RESOLUTION: No, subnormal numbers maybe flushed to zero at any time."

... which gives much more leeway. Together with the D3D10 behavior, this 
is a good argument for changing the test. I'm going to look into that.

Cheers,
Nicolai

> 
> Roland
> 
> 
> Am 18.09.2017 um 11:44 schrieb Nicolai Hähnle:
>> Hi all,
>>
>> This series fixes an issue we have on GCN due to the arguably inconsistent
>> handling of denormal floating point values. We disable denormals for 32-bit
>> floating point numbers, because enabling them would cost a lot of
>> performance. By and large, GCN floating point instructions flush denormals
>> to zero. An annoying exception are v_min_f32 and v_max_f32, whose behavior
>> can be described as:
>>
>>    cc = compare(flushed(src0), flushed(src1))
>>    dst = cc ? src0 : src1;
>>
>> When both sources are denormals (or 0.0), the comparison will consider the
>> numbers equal. The instruction will return one of them *without* flushing
>> to zero, which means that we might end up with the wrong one (depending on
>> how the operands are ordered).
>>
>> The way this series fixes the issue is to explicitly cause flush-to-zero
>> behavior whenever the application may be able to observe a difference, which
>> is when floats are bit-cast to integers or stored in memory (SSBOs and
>> 32f images, since those images can be bitcast r32i/ui).
>>
>> Since the backend cannot reliably detect bitcasts, we add a new CANON opcode
>> which is modeled after LLVM's llvm.canonicalize.* intrinsic.
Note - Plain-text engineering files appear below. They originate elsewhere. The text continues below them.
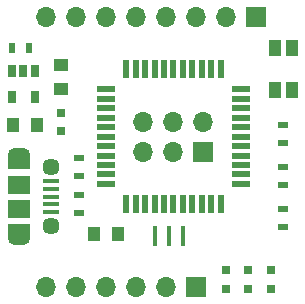
<source format=gbr>
G04 #@! TF.FileFunction,Soldermask,Top*
%FSLAX46Y46*%
G04 Gerber Fmt 4.6, Leading zero omitted, Abs format (unit mm)*
G04 Created by KiCad (PCBNEW 4.0.7) date 08/21/18 22:00:11*
%MOMM*%
%LPD*%
G01*
G04 APERTURE LIST*
%ADD10C,0.100000*%
%ADD11R,0.800000X0.800000*%
%ADD12R,0.400000X1.800000*%
%ADD13R,1.050000X1.400000*%
%ADD14R,1.250000X1.000000*%
%ADD15R,0.750000X0.800000*%
%ADD16R,1.000000X1.250000*%
%ADD17R,1.700000X1.700000*%
%ADD18O,1.700000X1.700000*%
%ADD19R,0.900000X0.500000*%
%ADD20R,0.500000X0.900000*%
%ADD21R,1.500000X0.550000*%
%ADD22R,0.550000X1.500000*%
%ADD23R,0.650000X1.060000*%
%ADD24R,1.900000X1.500000*%
%ADD25C,1.450000*%
%ADD26R,1.350000X0.400000*%
%ADD27O,1.900000X1.200000*%
%ADD28R,1.900000X1.200000*%
G04 APERTURE END LIST*
D10*
D11*
X161290000Y-110655000D03*
X161290000Y-109055000D03*
D12*
X157664000Y-106172000D03*
X156464000Y-106172000D03*
X155264000Y-106172000D03*
D13*
X166841000Y-90275000D03*
X166841000Y-93875000D03*
X165416000Y-90275000D03*
X165416000Y-93875000D03*
D14*
X147320000Y-91710000D03*
X147320000Y-93710000D03*
D15*
X147320000Y-95770000D03*
X147320000Y-97270000D03*
D16*
X152130000Y-106045000D03*
X150130000Y-106045000D03*
X145272000Y-96774000D03*
X143272000Y-96774000D03*
D17*
X159385000Y-99060000D03*
D18*
X159385000Y-96520000D03*
X156845000Y-99060000D03*
X156845000Y-96520000D03*
X154305000Y-99060000D03*
X154305000Y-96520000D03*
D11*
X163195000Y-110655000D03*
X163195000Y-109055000D03*
X165100000Y-110655000D03*
X165100000Y-109055000D03*
D17*
X158750000Y-110490000D03*
D18*
X156210000Y-110490000D03*
X153670000Y-110490000D03*
X151130000Y-110490000D03*
X148590000Y-110490000D03*
X146050000Y-110490000D03*
D17*
X163830000Y-87630000D03*
D18*
X161290000Y-87630000D03*
X158750000Y-87630000D03*
X156210000Y-87630000D03*
X153670000Y-87630000D03*
X151130000Y-87630000D03*
X148590000Y-87630000D03*
X146050000Y-87630000D03*
D19*
X166116000Y-100342000D03*
X166116000Y-101842000D03*
X166116000Y-103898000D03*
X166116000Y-105398000D03*
X148844000Y-102755000D03*
X148844000Y-104255000D03*
X148844000Y-99580000D03*
X148844000Y-101080000D03*
X166116000Y-98286000D03*
X166116000Y-96786000D03*
D20*
X143141000Y-90297000D03*
X144641000Y-90297000D03*
D21*
X151145000Y-93790000D03*
X151145000Y-94590000D03*
X151145000Y-95390000D03*
X151145000Y-96190000D03*
X151145000Y-96990000D03*
X151145000Y-97790000D03*
X151145000Y-98590000D03*
X151145000Y-99390000D03*
X151145000Y-100190000D03*
X151145000Y-100990000D03*
X151145000Y-101790000D03*
D22*
X152845000Y-103490000D03*
X153645000Y-103490000D03*
X154445000Y-103490000D03*
X155245000Y-103490000D03*
X156045000Y-103490000D03*
X156845000Y-103490000D03*
X157645000Y-103490000D03*
X158445000Y-103490000D03*
X159245000Y-103490000D03*
X160045000Y-103490000D03*
X160845000Y-103490000D03*
D21*
X162545000Y-101790000D03*
X162545000Y-100990000D03*
X162545000Y-100190000D03*
X162545000Y-99390000D03*
X162545000Y-98590000D03*
X162545000Y-97790000D03*
X162545000Y-96990000D03*
X162545000Y-96190000D03*
X162545000Y-95390000D03*
X162545000Y-94590000D03*
X162545000Y-93790000D03*
D22*
X160845000Y-92090000D03*
X160045000Y-92090000D03*
X159245000Y-92090000D03*
X158445000Y-92090000D03*
X157645000Y-92090000D03*
X156845000Y-92090000D03*
X156045000Y-92090000D03*
X155245000Y-92090000D03*
X154445000Y-92090000D03*
X153645000Y-92090000D03*
X152845000Y-92090000D03*
D23*
X145095000Y-92245000D03*
X144145000Y-92245000D03*
X143195000Y-92245000D03*
X143195000Y-94445000D03*
X145095000Y-94445000D03*
D24*
X143795000Y-103870000D03*
D25*
X146495000Y-100370000D03*
D26*
X146495000Y-102220000D03*
X146495000Y-101570000D03*
X146495000Y-104170000D03*
X146495000Y-103520000D03*
X146495000Y-102870000D03*
D25*
X146495000Y-105370000D03*
D24*
X143795000Y-101870000D03*
D27*
X143795000Y-99370000D03*
X143795000Y-106370000D03*
D28*
X143795000Y-105770000D03*
X143795000Y-99970000D03*
M02*

</source>
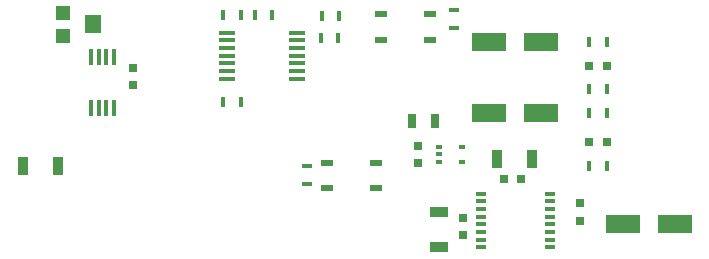
<source format=gtp>
G04 #@! TF.FileFunction,Paste,Top*
%FSLAX46Y46*%
G04 Gerber Fmt 4.6, Leading zero omitted, Abs format (unit mm)*
G04 Created by KiCad (PCBNEW 4.0.7) date Tue Mar 13 19:37:47 2018*
%MOMM*%
%LPD*%
G01*
G04 APERTURE LIST*
%ADD10C,0.025400*%
%ADD11R,0.399200X1.399200*%
%ADD12R,2.949200X1.549200*%
%ADD13R,1.549200X0.949200*%
%ADD14R,0.749200X0.699200*%
%ADD15R,0.699200X0.749200*%
%ADD16R,0.649200X1.249200*%
%ADD17R,0.449200X0.849200*%
%ADD18R,1.449200X1.549200*%
%ADD19R,1.149200X1.149200*%
%ADD20R,0.949200X0.349200*%
%ADD21R,0.849200X0.449200*%
%ADD22R,1.399200X0.399200*%
%ADD23R,0.999200X0.599200*%
%ADD24R,0.599200X0.349200*%
%ADD25R,0.949200X1.549200*%
G04 APERTURE END LIST*
D10*
D11*
X108559580Y-103721120D03*
X107909580Y-103721120D03*
X107259580Y-103721120D03*
X106609580Y-103721120D03*
X106609580Y-108121120D03*
X107259580Y-108121120D03*
X107909580Y-108121120D03*
X108559580Y-108121120D03*
D12*
X151643180Y-117864320D03*
X156043180Y-117864320D03*
D13*
X136032580Y-116867120D03*
X136032580Y-119867120D03*
D14*
X143036180Y-114054320D03*
X141536180Y-114054320D03*
D12*
X140300000Y-108500000D03*
X144700000Y-108500000D03*
X140300000Y-102500000D03*
X144700000Y-102500000D03*
D15*
X110124580Y-104663120D03*
X110124580Y-106163120D03*
D16*
X133812580Y-109223120D03*
X135712580Y-109223120D03*
D17*
X150250000Y-108500000D03*
X148750000Y-108500000D03*
X150250000Y-113000000D03*
X148750000Y-113000000D03*
X150250000Y-102500000D03*
X148750000Y-102500000D03*
X150250000Y-106500000D03*
X148750000Y-106500000D03*
X127542180Y-102116320D03*
X126042180Y-102116320D03*
X119287180Y-100211320D03*
X117787180Y-100211320D03*
X121954180Y-100211320D03*
X120454180Y-100211320D03*
X117787180Y-107577320D03*
X119287180Y-107577320D03*
D18*
X106750000Y-101000000D03*
D19*
X104250000Y-100000000D03*
X104250000Y-102000000D03*
D20*
X139640180Y-115335320D03*
X139640180Y-115985320D03*
X139640180Y-116635320D03*
X139640180Y-117285320D03*
X139640180Y-117935320D03*
X139640180Y-118585320D03*
X139640180Y-119235320D03*
X139640180Y-119885320D03*
X145440180Y-119885320D03*
X145440180Y-119235320D03*
X145440180Y-118585320D03*
X145440180Y-117935320D03*
X145440180Y-117285320D03*
X145440180Y-116635320D03*
X145440180Y-115985320D03*
X145440180Y-115335320D03*
D21*
X137302580Y-101325120D03*
X137302580Y-99825120D03*
X124856580Y-114533120D03*
X124856580Y-113033120D03*
D22*
X118127180Y-101690320D03*
X118127180Y-102340320D03*
X118127180Y-102990320D03*
X118127180Y-103640320D03*
X118127180Y-104290320D03*
X118127180Y-104940320D03*
X118127180Y-105590320D03*
X124027180Y-105590320D03*
X124027180Y-104940320D03*
X124027180Y-104290320D03*
X124027180Y-103640320D03*
X124027180Y-102990320D03*
X124027180Y-102340320D03*
X124027180Y-101690320D03*
D23*
X130741580Y-114870120D03*
X126591580Y-114870120D03*
X130741580Y-112720120D03*
X126591580Y-112720120D03*
X131163580Y-100152320D03*
X135313580Y-100152320D03*
X131163580Y-102302320D03*
X135313580Y-102302320D03*
D15*
X134254580Y-111267120D03*
X134254580Y-112767120D03*
X138064580Y-118863120D03*
X138064580Y-117363120D03*
D17*
X126138580Y-100333120D03*
X127638580Y-100333120D03*
D24*
X136098580Y-111367120D03*
X136098580Y-112667120D03*
X136098580Y-112017120D03*
X137998580Y-112667120D03*
X137998580Y-111367120D03*
D25*
X140937180Y-112403320D03*
X143937180Y-112403320D03*
X100801380Y-112982320D03*
X103801380Y-112982320D03*
D14*
X150250000Y-111000000D03*
X148750000Y-111000000D03*
X150250000Y-104500000D03*
X148750000Y-104500000D03*
D15*
X148001180Y-116110320D03*
X148001180Y-117610320D03*
M02*

</source>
If the driver
>> requests it, CANON is emitted before bitcasts and stores, which means most
>> shaders are unaffected (the alternative would be to emit it for bitcasts
>> *from* integers and for loads, which has a much wider impact).
>>
>> For GCN, LLVM turns the canonicalize into a multiplication by 1.0. We may
>> want to teach LLVM about cases where the additional instruction is
>> unnecessary.
>>
>> Please review!
>> Thanks,
>> Nicolai
>> --
>>   src/gallium/auxiliary/gallivm/lp_bld_limits.h     |  1 +
>>   src/gallium/auxiliary/tgsi/tgsi_exec.h            |  1 +
>>   src/gallium/auxiliary/tgsi/tgsi_info_opcodes.h    |  2 +-
>>   src/gallium/docs/source/screen.rst                |  2 ++
>>   src/gallium/docs/source/tgsi.rst                  | 18 ++++++++++++++++++
>>   src/gallium/drivers/etnaviv/etnaviv_screen.c      |  1 +
>>   src/gallium/drivers/freedreno/freedreno_screen.c  |  1 +
>>   src/gallium/drivers/nouveau/nv30/nv30_screen.c    |  2 ++
>>   src/gallium/drivers/nouveau/nv50/nv50_screen.c    |  1 +
>>   src/gallium/drivers/nouveau/nvc0/nvc0_screen.c    |  1 +
>>   src/gallium/drivers/r300/r300_screen.c            |  2 ++
>>   src/gallium/drivers/r600/r600_pipe.c              |  1 +
>>   src/gallium/drivers/radeonsi/si_pipe.c            |  1 +
>>   src/gallium/drivers/radeonsi/si_shader_tgsi_alu.c |  2 ++
>>   src/gallium/drivers/svga/svga_screen.c            |  3 +++
>>   src/gallium/drivers/vc4/vc4_screen.c              |  1 +
>>   src/gallium/drivers/virgl/virgl_screen.c          |  1 +
>>   src/gallium/include/pipe/p_defines.h              |  1 +
>>   src/gallium/include/pipe/p_shader_tokens.h        |  2 +-
>>   src/mesa/state_tracker/st_glsl_to_tgsi.cpp        | 31 +++++++++++++++++++++++++++++--
>>   20 files changed, 71 insertions(+), 4 deletions(-)
>>
>> _______________________________________________
>> mesa-dev mailing list
>> mesa-dev at lists.freedesktop.org
>> https://urldefense.proofpoint.com/v2/url?u=https-3A__lists.freedesktop.org_mailman_listinfo_mesa-2Ddev&d=DwIGaQ&c=uilaK90D4TOVoH58JNXRgQ&r=_QIjpv-UJ77xEQY8fIYoQtr5qv8wKrPJc7v7_-CYAb0&m=GL1ia61sD0zG05zPlj1qW9ra1gTZ2KBkTNoSBG1cakM&s=o3M_-RsUz-5prZLmL33iu5AaeEChWHU6kf-FtWMliKU&e=
>>
> 

-- 
Lerne, wie die Welt wirklich ist,
Aber vergiss niemals, wie sie sein sollte.